Hive UDFS functions

Table of Contents

In this article I will go through the process of configuring a UDF function for Hive.

Intro
#

Today i was going to use a simple sha256 function in Hive in order to mask a column and apparently in the latest Cloudera distribution the Shipped hive version doesn’t have that native function.

This article will explain how you can build a sha256 or other udfs function and add it in Hive.

Checking Cloudera Packages Version
#

Check the following URL in order to see the latest shipped package versions in Cloudera.

Structured pose outputs:
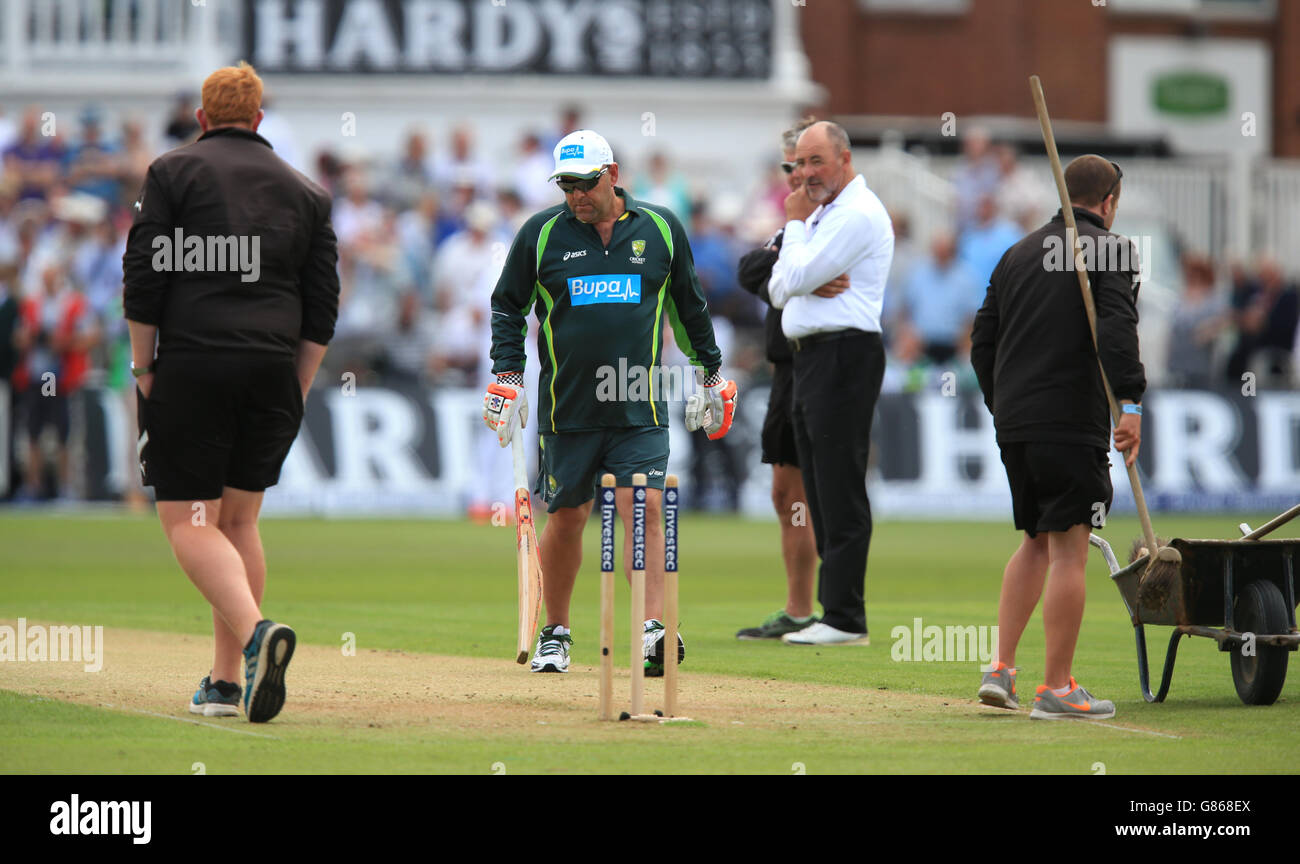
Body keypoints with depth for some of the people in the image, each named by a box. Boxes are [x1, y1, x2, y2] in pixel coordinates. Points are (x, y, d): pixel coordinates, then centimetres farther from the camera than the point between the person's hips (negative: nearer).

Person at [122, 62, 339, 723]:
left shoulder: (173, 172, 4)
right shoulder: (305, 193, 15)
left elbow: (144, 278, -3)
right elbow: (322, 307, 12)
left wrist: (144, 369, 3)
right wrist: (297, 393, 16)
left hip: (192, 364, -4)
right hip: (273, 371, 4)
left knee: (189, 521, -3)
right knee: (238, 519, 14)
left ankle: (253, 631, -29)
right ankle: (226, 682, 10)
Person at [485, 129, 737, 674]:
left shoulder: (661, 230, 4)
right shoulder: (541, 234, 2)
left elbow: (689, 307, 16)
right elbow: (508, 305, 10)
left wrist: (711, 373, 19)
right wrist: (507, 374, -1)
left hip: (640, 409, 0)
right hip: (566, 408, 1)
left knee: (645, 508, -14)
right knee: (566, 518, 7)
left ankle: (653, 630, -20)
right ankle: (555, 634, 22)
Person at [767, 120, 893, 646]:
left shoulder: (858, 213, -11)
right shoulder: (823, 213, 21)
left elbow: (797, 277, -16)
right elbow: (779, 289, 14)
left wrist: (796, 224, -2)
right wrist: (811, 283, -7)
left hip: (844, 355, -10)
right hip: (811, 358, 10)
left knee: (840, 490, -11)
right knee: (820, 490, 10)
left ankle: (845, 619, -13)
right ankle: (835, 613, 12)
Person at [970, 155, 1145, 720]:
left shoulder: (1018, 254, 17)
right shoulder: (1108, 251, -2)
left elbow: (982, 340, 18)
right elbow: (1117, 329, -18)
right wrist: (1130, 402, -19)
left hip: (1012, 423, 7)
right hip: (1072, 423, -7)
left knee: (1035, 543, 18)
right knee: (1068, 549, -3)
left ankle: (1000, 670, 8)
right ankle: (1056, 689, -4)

• Work to be completed
Please duplicate the Hive UDF article word for word, starting at "In this article" and ending at "versions in Cloudera.". The data above has no connection to the Hive UDF article.

• Answer for this exercise
In this article I will go through the process of configuring a UDF function for Hive.

Intro
#

Today i was going to use a simple sha256 function in Hive in order to mask a column and apparently in the latest Cloudera distribution the Shipped hive version doesn’t have that native function.

This article will explain how you can build a sha256 or other udfs function and add it in Hive.

Checking Cloudera Packages Version
#

Check the following URL in order to see the latest shipped package versions in Cloudera.